Jean Pucelle: French + Italian + Flemish = Pucelle
Jean (Jehan) Pucelle (ca.1300-1355 and active c. 1319-1334 in Paris) was a French Gothic era manuscript illuminator—master of a celebrated workshop in Paris during the 1320s. Little is known of his career, but his large workshop dominated Parisian painting in the first half of the 14th century. He enjoyed court patronage and his work commanded high prices. Certain features of his art—particularly his mastery of space—indicate that he probably travelled in Italy early in his career. He was also familiar with Flemish developments. It was the synthesis of these two influences—allowing for an increasing penetration of naturalistic representation into traditional iconography—which formed the basis for Pucelle's individual style.

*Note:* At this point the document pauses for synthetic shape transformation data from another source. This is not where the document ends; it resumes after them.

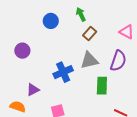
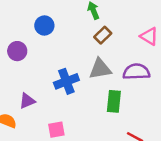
blue circle: (51, 21) -> (44, 26), moved
purple semicircle: (118, 61) -> (136, 72), turned -115

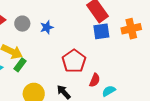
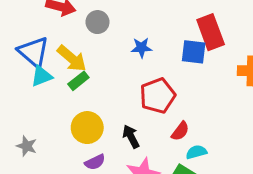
blue star: (47, 27) -> (142, 48), moved
blue square: (101, 31) -> (194, 52), moved

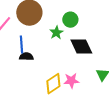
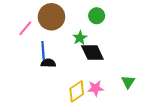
green circle: (70, 20) -> (97, 16), moved
black diamond: (81, 47) -> (92, 53), moved

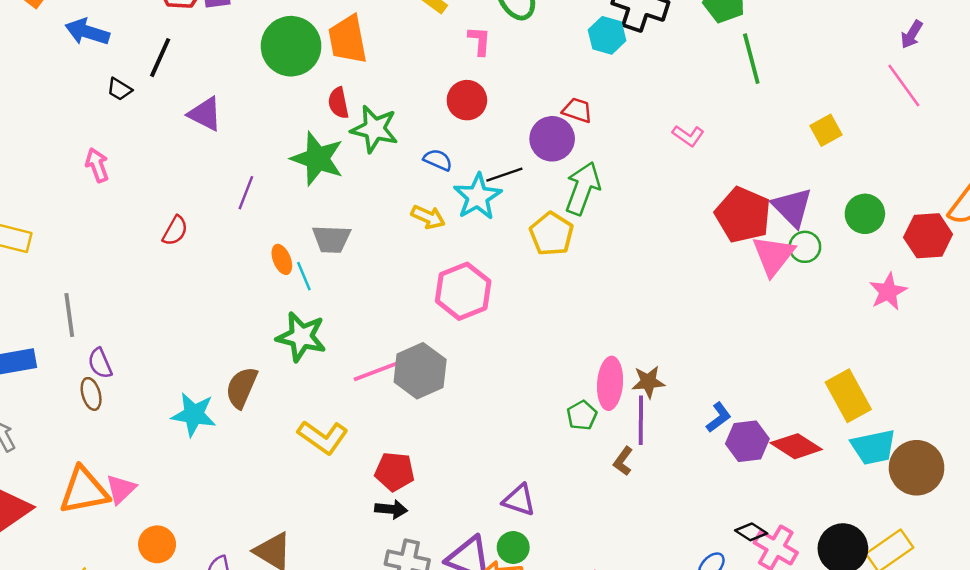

The Belleville Breviary comes from the workshop of Pucelle, and in it a great many new features appear. The page featured here reveals a wide range of decorative inventions embracing naturalistic flowers, insects, birds and animals—and grotesque little men playing musical instruments. But the whole effect is tightly controlled, associated as it is with a firm regular framework of narrow bars.
The influence of Italian painting is marked in Pucelle's work, demonstrated by his interest in pictorial space. This is possibly the most revolutionary feature of his work. The exploitation of various rudimentary forms of perspective was a completely new feature of late thirteenth-century Italian painting, and Pucelle incorporated something of these experiments into his manuscript illuminations.
Folio 24v (below) shows David and Saul enclosed within a small doll's-house-like construction, painted erratically but clearly in three dimensions. Below (on the bas-de-page) the scene of Cain murdering his brother is depicted.